■ GIVEN TEXT ■
==*==
Secretary General of the Pacific Islands Forum
- In office 16 May 2004 – 2 May 2008
- Preceded by: Noel Levi
- Succeeded by: Feleti Teo

Personal details
- Born: August 1946 Lithgow, New South Wales, Australia
- Died: 9 August 2008 (aged 61–62) Apia, Samoa
- Spouse: Penny Clark
- Occupation: Diplomat

= Greg Urwin =

Australian diplomat (1946–2008)

Gregory Lawrence Urwin PSM CSI (August 1946 – 9 August 2008) was an Australian career diplomat and top Pacific specialist. Urwin held the post of Secretary General of the Pacific Islands Forum, an important inter-governmental regional organisation from 2004 until 2 May 2008. Urwin had been the longest serving Australian diplomat in the Pacific at the time of his death in 2008. Urwin was also the first non-Pacific Islander to become Secretary General of the Pacific Islands Forum.

During his tenure as a diplomat and Secretary General of the Pacific Islands Forum, Urwin was considered to be instrumental in the rebuilding of failed states and promotion of political stability in the region - especially with the RAMSI mission in the Solomon Islands.

== Early life ==
Greg Urwin was born in Lithgow, New South Wales, Australia, to parents Frank and Verna Urwin. The family relocated to the Wollongong area and then to Oak Flats when Urwin was ten years old. Urwin initially attended elementary school at Fairy Meadow Public School. Urwin then attended Wollongong High School where he became school captain.

Urwin completed undergraduate studies in history with honours at the University of Sydney where he was also senior student at Wesley College.

==Career==
=== Diplomat ===
Urwin entered the Australian Department of Foreign Affairs and Trade, or DFAT, in 1971 following his graduation from the University of Sydney. His first diplomatic posting for DFAT was 1971–1974 to the Australian embassy in Ottawa, the capital of Canada.

Urwin's work as a Pacific region specialist began in 1977 when he was posted to Apia, Samoa from Canberra, to open Australia's first diplomatic mission in the Polynesian nation. Urwin was seconded to Secretary of Foreign Affairs of Samoa in 1979. In this capacity, Urwin assisted Samoa in developing its international foreign policy.

Urwin's later Pacific diplomatic assignments included serving as Australian High Commissioner in Fiji and Vanuatu and the deputy head of the Australian mission in New Zealand. Through his diplomatic postings in large nations, Urwin was often accredited to smaller Pacific island states as well.

Urwin's first marriage to Louise Dauth ended while he was Apia. He married his second wife, Penny Clark, a Samoan widow with three sons.

Urwin often returned to Canberra, Australia, between diplomatic postings, where he often served as a special envoy for the government or as an international election observer. Despite his overseas positions, Urwin remained active and in tune to Australian domestic politics.
==*==
■ INFORMATION GIVEN ■
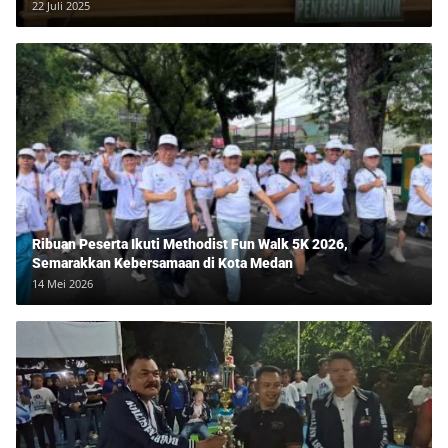
Lawan Tipu Rp850 Juta
22 Juli 2025
Ribuan Peserta Ikuti Methodist Fun Walk 5K 2026,
Semarakkan Kebersamaan di Kota Medan
14 Mei 2026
==*==
■ TASK BRIEF ■
Continue the Greg Urwin biography from where it stops.

■ RESPONSE FOR THIS EXERCISE ■
Urwin was part of the Australian delegation to the 2000 Pacific Islands Forum summit in Kiribati. Urwin was considered to be a very important drafter of the Biketawa Declaration, which was signed at the Kiribati summit. The Biketawa Declaration, named after the island of Biketawa where negotiations took place, provided a firm political framework for regional cooperation on Pacific island security for the first time. The Declaration established a mechanism by which Forum countries could come to the assistance of its members. The Biketawa Declaration came against a backdrop of increased political instability throughout Melanesia at the time. George Speight had recently staged the 2000 Fijian coup d'état during the same year and the Solomon Islands were nearly brought to civil war due to ethnic tensions on the island of Guadalcanal.

Urwin was considered to be an instrumental voice in the application of the Biketawa Declaration to the Solomons Island Crisis. Urwin applied the declaration to the crisis and gathered regional support for the Regional Assistance Mission to Solomon Islands, or RAMSI, which was sent to the Solomon Islands in 2003 to help quell the ethnic violence and remains to this day. RAMSI stabilised the nation and allowed the government of the Solomon Islands to rebuild its administration and the economy.

=== Pacific Islands Forum ===
Urwin's skill as a diplomat and his handling of the Solomon Islands tension earned him a reputation of having an awareness of the sensibilities of Pacific Island leaders and local culture.

In 2004, Australian Prime Minister John Howard backed Urwin as a candidate for Secretary General of the Pacific Islands Forum. Leaders of some neighbouring island states, notably Papua New Guinea, opposed Urwin's nomination, not because they disliked Urwin, but because they feared perceived Australian political domination of the Forum and the region at large, especially by Howard, whom they viewed as heavy-handed. Some Pacific Island nations said that they would prefer someone of Pacific Islander descent. Ultimately though Urwin won the nomination.

Urwin competed against three other candidates, all Pacific Islanders, whose nominations were also put forth for Secretary General – lawyer Tuala Donald Kerslake of Samoa; Vinci Clodumar of Nauru, the country's permanent representative to the United Nations; and Langi Kavaliku a doctor from Tonga. Ultimately, despite some opposition, Urwin prevailed and became the first Australian Secretary General of the Pacific Islands Forum in 2004.

As Secretary General, Urwin played a central role in the adoption of the Pacific Plan at the Pacific Islands Forum summit in Port Moresby in October 2005. The Pacific Plan is a "co-operation scheme" which is based on four "pillars" to promote regional cooperation and integration in Pacific Island nations: economic growth, sustainable development, good governance and security. Urwin also worked to promote dialogue between the Pacific Islands Forum and other regional activists and organisations. In 2007, the leaders of the Pacific Islands Forum voted to give non-governmental organisations, or NGOs, a "consultative relationship" with their annual summits and the Pacific Islands Forum Secretariat.

Urwin was unanimously reappointed to a second three-year term as Secretary General of the Pacific Islands Forum in October 2006. Unlike his first nomination, Urwin ran unopposed.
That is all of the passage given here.